Before I walked out of the club I realized that this was the last five-hour game of chess I would play, ever. No more bleary Fridays at work on a few hours sleep after unwinding from the intensities of the Thursday evening death-struggle; no more worries about rating points. Screw rating points, the game was probably a lot more fun and less stressful when no one cared, they just played to win.
AS far as I'm concerned, I'm never playing another game of chess longer than three hours, max (G/90). A lot of clubs (Kenilworth, for example) play all their championship games at this time control. Seems about right for me, and I'm only talking about me here. The Reno Chess Club has a lot of nice people and a lot of good players; apparently there is a long-term tradition and consensus that 30/90, G/60 is what the most people want for rated tournaments, which is what most club nights are devoted to. Unlike some clubs there aren't many quickplays, blitz nights or other types of events. That's cool, but at this point I'm opting out.
What I really like are games that last 1-2 hours, with some increment so there's no sudden death. The first Tournament of the LEPers used 15 +30, fast but fun and most games take about an hour. For blitz I like 2 5, you need never lose on time and a few really quick moves can buy some decent thinking time when needed.
One more thing, on this post a few days ago Francis W. Porretto (Eternity Road) commented:
Robert, are you sure that elevating your rating is that important to you?
I think at 56 I'm a little older than you are, so our positions in life aren't exactly parallel. But maybe this perspective will be worth it to you anyway.
As you move into the second half of your life, you'll find that it's more important to preserve your pleasures than to maximize your achievements.
I teach chess to young folks. I don't get anything for it other than the pleasure of having conveyed a bit of knowledge to someone who wants it. Those kids are delighted to learn, and eager to make use of their knowledge in combat, just as I was when my uncle Karl (an international master in his day) deigned to teach me something about the game.
It took a while, but I learned soon enough that tournament results and USCF ratings are less enduring than the sense of heightened understanding. The results and ratings are ephemeral; the sense of understanding is something you can enjoy forever.
These days, I don't enjoy playing the game nearly as much as I enjoy introducing new players to its mysteries. Not many of them ask to see my tournament results, or ask what my rating was when I stopped playing competitively. They're just happy to have the attention of a "gray head" who has some knowledge to impart.
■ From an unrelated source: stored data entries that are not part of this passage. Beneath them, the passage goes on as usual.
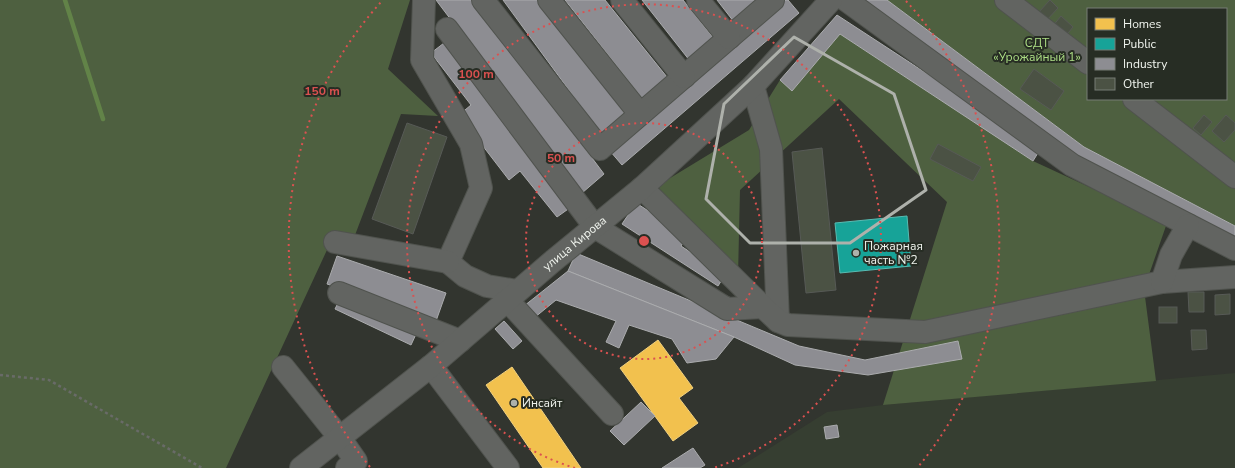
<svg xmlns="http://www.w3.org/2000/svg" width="1235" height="468" font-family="'Nunito Sans',sans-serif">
  <rect width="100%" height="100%" fill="#32352f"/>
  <path fill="#363e31" d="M1235,373V468H738L827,412L883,405Z"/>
  <g fill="#4e6040" fill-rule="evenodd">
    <path d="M0,0H410L388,69L438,116L401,114L352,243L333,237L226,468H0Z"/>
    <path d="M887,0H1235V226L1084,147ZM1088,9H1226V99H1088Z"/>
    <path d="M840,34L1033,161L1167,223L1144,289L1156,381L883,405L947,202L839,99L740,190L738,277L657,186L749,130L780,80L792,90Z"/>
  </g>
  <g fill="#f2c14e" stroke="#f1d07e">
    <path d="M658,340L693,388L679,398L698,423L673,441L620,368Z"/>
    <path d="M512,367L581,468H543L486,385Z"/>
  </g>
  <path fill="#17a398" stroke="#58bbb2" d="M907,216L911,266L840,273L835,223Z"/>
  <g fill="#8d8d92" stroke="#abacae">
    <path d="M436,0H474L604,174L582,193Z"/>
    <path d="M503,0H539L626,115L601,134Z"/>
    <path d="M565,0H605L667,77L642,98Z"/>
    <path d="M642,0H683L715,40L690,61Z"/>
    <path d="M717,0H758L734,22Z"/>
    <path d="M786,0H788L799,13L622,165L610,151Z"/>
    <path d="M858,0H887L1084,147L1235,226V240L1076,160Z"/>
    <path d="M837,15L1041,148L1033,161L840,34L792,91L780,80Z"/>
    <path d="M444,43L571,207L557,217L520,171L509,180L459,115L471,105L431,53Z"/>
    <path d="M636,203L688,236L681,246L725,275L718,286L622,224Z"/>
    <path d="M576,253L799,346L865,360L958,341L962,359L868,375L795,365L734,337L568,271Z"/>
    <path d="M337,256L446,293L436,321L327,284Z"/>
    <path d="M568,271L734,337L716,359L687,363L672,339L629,325L619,348L606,342L616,321L556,300L534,318L524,306Z"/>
    <path d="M341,297L417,332L411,345L335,309Z"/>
    <path d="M504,321L522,341L513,349L495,329Z"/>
    <path d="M641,402L655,416L624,445L610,431Z"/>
    <path d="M837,425L839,437L826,439L824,427Z"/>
    <path d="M693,448L705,465L700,468H662Z"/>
  </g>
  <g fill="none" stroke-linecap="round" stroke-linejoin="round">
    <path stroke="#628348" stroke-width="4.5" d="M65,0L103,119"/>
  </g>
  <g fill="#4b5244" stroke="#575a56">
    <path d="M1050,0L1058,8L1046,21L1038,13Z"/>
    <path d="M1061,16L1073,27L1064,38L1052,27Z"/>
    <path d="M1034,69L1064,91L1051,110L1020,89Z"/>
    <path d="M1204,115L1212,122L1201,135L1193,128Z"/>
    <path d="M1226,115L1235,123V130L1224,142L1212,131Z"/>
    <path d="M407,123L447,137L413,234L372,219Z"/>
    <path d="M938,144L981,167L973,181L930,159Z"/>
    <path d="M822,148L836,290L806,293L792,152Z"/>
    <path d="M1188,292H1204V312H1189Z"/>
    <path d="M1230,294V314L1215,315V295Z"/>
    <rect x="1159" y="307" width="18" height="16"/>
    <path d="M1191,330H1206L1207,349L1192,350Z"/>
  </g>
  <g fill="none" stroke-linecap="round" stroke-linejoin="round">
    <defs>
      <g id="minor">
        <path d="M424,0L422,60L471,144L481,188L448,262L465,276L487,286L517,291"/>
        <path d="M483,0L600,149L773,0"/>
        <path d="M549,0L640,114"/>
        <path d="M622,0L684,77"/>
        <path d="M698,0L729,38"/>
        <path d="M846,0L1072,165L1235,249"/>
        <path d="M1006,0L1088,63"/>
        <path d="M447,29L595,227L727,309L763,307"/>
        <path d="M753,86L771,149L778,321"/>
        <path d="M1134,99L1235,177"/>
        <path d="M642,188L763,307L778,321L788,325L925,332L1162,282L1235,277"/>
        <path d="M335,242L448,262"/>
        <path d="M1162,282L1171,255L1188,225"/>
        <path d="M339,293L460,341"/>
        <path d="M507,300L612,414"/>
        <path d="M431,366L508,468"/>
        <path d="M283,367L340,438L356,461L347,468"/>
        <path id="s1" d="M301,468L431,366L553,261L642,188L753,86L831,0"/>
      </g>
    </defs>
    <use href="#minor" stroke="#50534e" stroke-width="24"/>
    <path stroke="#696b68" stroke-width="2.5" stroke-dasharray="3 3" stroke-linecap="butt" d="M0,375L49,380L202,468"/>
    <use href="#minor" stroke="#626461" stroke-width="22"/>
  </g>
  <path fill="none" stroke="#aeb1ab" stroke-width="3" stroke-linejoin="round" d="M794,37L894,94L926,190L850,243H750L706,199L724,104Z"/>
  <g fill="none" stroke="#db5150" stroke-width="2" stroke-dasharray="2 4">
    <circle cx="644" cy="241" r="118"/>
    <path d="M575 468A237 237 0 1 1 713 468"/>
    <path d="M370 467A355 355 0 0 1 382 1M906 1A355 355 0 0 1 918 467"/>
  </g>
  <g fill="#aeb1ab" stroke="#272d24" stroke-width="1.5">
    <circle cx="856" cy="253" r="4"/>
    <circle cx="514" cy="403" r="4"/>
  </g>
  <g text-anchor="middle" stroke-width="4" stroke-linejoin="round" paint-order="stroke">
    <g font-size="12" fill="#addf85" stroke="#272d24">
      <text x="1037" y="47">СДТ<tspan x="1037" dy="14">«Урожайный 1»</tspan></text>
    </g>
    <g font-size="12" fill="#f0f4ee" stroke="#272d24">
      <text dy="4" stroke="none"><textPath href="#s1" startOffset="354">улица Кирова</textPath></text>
    </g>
    <g font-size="12" fill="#f0f4ee" stroke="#272d24" text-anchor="start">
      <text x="864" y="250">Пожарная<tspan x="864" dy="14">часть №2</tspan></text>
      <text x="522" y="407">Инсайт</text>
    </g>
  </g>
  <circle cx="644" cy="241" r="6" fill="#db5150" stroke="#272d24" stroke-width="2"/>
  <g font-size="12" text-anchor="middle" font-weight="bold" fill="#db5150" stroke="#272d24" stroke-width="4" stroke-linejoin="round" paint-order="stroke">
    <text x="476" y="78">100 m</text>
    <text x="322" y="95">150 m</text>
    <text x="561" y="162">50 m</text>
  </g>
  <rect x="1087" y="8" width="140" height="92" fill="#272d24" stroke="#777d75"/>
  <rect x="1095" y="18" width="20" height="12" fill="#f2c14e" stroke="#777d75"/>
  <text x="1123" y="28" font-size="12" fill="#f0f4ee">Homes</text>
  <rect x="1095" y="38" width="20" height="12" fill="#17a398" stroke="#777d75"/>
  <text x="1123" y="48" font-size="12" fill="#f0f4ee">Public</text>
  <rect x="1095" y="58" width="20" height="12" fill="#8d8d92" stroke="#777d75"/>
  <text x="1123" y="68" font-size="12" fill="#f0f4ee">Industry</text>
  <rect x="1095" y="78" width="20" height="12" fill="#4b5244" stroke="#777d75"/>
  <text x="1123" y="88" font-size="12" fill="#f0f4ee">Other</text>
</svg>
Whatever you decide to do, stay with it only as long as it makes you happy.
Yeah, I've found these words of wisdom bouncing around inside my thick skull from time to time ever since I read them. Everyone has different wants, needs and goals in an endeavor like chess; for the last two years I've been trying to get back to my "glory days" in the 1800s USCF, I've enjoyed playing and analyzing and blogging, I've especially enjoyed reading about others' chess experiences and triumphs and struggles, I still enjoy all of that, but I'm officially out of the grind-my-way-to-A-player business, I'm gonna quit formal studying with all the weekly goals, timetables and problem sets, I'm gonna play me some chess, especially at FICS, definitely in the next Tournament of the LEPers (YOU, get over there and sign up), and maybe someone wants to play a rated match at the Club at a fairly quick time control eventually, I'm up for it.
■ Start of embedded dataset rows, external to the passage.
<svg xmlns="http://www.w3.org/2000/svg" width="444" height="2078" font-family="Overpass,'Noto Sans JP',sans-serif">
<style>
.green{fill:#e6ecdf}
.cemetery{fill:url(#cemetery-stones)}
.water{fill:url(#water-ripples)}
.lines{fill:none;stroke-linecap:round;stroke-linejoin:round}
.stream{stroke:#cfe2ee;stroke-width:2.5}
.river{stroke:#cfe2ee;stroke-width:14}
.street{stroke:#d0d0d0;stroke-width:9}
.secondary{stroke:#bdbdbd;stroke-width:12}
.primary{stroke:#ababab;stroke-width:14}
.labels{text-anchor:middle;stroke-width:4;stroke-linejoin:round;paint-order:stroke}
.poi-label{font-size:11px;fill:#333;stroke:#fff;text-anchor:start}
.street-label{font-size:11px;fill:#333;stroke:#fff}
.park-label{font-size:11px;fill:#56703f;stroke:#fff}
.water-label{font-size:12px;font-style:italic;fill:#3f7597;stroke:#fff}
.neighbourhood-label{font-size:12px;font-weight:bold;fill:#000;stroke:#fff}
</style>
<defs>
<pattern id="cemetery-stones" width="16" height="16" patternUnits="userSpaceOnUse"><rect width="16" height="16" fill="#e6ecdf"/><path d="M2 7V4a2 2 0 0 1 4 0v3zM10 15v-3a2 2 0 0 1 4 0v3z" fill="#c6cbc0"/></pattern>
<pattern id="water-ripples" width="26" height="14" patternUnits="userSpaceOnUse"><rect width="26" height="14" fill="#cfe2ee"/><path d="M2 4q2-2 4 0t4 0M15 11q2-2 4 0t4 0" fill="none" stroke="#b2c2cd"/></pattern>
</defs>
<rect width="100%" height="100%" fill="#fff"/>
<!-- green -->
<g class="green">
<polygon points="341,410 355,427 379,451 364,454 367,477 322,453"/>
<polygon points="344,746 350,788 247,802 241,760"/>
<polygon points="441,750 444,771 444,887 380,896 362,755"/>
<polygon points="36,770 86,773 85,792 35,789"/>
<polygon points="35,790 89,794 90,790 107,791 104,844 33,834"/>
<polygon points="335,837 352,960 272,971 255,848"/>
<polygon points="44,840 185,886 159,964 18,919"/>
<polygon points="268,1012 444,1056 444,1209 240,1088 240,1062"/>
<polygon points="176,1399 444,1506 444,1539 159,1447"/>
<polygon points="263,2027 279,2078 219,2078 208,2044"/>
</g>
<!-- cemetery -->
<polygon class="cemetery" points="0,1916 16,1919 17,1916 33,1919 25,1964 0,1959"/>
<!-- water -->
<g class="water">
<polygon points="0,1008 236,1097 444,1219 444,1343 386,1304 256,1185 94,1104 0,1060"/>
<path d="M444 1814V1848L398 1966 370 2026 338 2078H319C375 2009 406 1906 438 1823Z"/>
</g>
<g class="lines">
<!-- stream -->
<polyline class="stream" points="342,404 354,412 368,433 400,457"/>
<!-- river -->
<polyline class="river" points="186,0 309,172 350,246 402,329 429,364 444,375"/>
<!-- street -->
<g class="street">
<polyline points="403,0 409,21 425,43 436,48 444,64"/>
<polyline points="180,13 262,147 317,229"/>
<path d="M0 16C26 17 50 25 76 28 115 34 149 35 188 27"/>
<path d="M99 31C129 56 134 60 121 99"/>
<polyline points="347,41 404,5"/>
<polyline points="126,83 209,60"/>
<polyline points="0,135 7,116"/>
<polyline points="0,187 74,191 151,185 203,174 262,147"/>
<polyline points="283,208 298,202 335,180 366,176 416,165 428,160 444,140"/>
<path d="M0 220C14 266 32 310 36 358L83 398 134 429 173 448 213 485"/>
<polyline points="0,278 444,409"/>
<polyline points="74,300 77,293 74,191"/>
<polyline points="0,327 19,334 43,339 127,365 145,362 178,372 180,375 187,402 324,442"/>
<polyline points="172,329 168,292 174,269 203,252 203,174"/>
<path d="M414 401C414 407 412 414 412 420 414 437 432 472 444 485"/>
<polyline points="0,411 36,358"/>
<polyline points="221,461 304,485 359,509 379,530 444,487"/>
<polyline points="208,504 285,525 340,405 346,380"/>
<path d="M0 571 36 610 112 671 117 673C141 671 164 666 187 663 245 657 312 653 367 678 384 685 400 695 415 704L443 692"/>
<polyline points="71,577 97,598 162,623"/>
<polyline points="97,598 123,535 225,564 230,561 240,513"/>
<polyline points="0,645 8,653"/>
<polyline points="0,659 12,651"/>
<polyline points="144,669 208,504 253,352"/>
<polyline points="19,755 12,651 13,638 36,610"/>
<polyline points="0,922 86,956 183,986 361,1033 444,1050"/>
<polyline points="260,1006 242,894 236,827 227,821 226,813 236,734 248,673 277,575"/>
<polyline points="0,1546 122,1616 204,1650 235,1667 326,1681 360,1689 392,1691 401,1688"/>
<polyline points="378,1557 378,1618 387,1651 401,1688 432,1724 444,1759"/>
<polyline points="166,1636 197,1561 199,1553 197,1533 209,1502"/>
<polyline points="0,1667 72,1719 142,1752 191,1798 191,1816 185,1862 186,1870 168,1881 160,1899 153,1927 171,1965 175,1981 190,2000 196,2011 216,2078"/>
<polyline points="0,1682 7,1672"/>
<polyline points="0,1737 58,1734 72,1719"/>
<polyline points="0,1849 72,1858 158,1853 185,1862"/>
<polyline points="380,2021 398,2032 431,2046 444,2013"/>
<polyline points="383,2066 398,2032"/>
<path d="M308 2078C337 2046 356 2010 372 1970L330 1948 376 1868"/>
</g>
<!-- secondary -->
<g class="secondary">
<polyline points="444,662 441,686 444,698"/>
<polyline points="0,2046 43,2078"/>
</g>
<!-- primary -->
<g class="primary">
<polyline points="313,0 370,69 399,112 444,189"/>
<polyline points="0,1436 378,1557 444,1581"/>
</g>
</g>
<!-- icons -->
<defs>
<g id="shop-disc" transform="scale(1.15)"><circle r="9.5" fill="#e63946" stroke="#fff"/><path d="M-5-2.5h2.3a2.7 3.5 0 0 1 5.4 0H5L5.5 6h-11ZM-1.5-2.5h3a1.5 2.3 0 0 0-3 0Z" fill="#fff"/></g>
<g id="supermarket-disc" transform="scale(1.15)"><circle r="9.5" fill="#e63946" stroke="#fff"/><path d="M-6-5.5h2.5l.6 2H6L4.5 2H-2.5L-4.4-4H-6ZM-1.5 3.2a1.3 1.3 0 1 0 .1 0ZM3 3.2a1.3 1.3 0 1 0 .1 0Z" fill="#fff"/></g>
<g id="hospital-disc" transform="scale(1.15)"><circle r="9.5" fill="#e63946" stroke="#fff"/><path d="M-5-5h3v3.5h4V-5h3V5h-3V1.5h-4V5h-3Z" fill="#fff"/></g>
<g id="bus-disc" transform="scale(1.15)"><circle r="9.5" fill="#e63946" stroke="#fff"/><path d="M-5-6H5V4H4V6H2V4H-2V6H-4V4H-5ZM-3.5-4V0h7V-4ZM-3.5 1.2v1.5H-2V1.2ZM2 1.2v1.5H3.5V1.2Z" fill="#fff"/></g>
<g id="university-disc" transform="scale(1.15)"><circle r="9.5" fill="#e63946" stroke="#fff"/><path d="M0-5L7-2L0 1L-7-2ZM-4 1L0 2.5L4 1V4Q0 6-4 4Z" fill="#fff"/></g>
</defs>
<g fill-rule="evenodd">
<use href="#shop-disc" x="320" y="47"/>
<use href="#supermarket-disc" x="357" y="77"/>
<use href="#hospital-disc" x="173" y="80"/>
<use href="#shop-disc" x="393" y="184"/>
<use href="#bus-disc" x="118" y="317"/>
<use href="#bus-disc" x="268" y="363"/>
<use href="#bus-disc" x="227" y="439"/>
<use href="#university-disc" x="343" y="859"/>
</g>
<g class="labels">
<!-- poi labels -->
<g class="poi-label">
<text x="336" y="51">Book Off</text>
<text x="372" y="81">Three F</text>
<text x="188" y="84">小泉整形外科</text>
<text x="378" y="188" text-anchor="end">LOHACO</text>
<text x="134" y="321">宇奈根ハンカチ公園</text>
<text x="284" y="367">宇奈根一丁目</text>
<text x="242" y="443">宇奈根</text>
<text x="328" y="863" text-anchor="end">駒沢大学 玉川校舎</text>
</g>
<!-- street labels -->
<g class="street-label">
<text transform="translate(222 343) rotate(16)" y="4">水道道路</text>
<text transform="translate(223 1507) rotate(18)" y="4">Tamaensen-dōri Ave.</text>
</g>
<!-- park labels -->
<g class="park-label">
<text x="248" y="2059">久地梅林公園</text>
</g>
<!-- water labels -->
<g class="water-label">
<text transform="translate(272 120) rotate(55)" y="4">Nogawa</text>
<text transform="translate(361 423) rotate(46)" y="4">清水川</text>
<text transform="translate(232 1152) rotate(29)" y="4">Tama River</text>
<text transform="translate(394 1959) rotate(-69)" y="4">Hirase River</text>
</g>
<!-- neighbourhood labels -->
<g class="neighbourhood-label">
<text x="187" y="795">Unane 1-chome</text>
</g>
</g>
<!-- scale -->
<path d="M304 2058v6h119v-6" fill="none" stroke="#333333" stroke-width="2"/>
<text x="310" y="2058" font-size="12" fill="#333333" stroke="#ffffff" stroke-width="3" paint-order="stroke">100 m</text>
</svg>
I'm gonna keep playing with my three-year-old, he's already learned quite a bit thanks to the Windows built-in chess game that shows all the legal moves, he has a tendency to move his king right up the board but hey, there's still time to get him playing the Catalan...
Chess ain't supposed to be work. It's a game. Chessloser knows this, even when he's at a tournament. I'd forgotten for awhile. If it took a "most embarrassing moment" in chess and the loss of some rating points, so be it.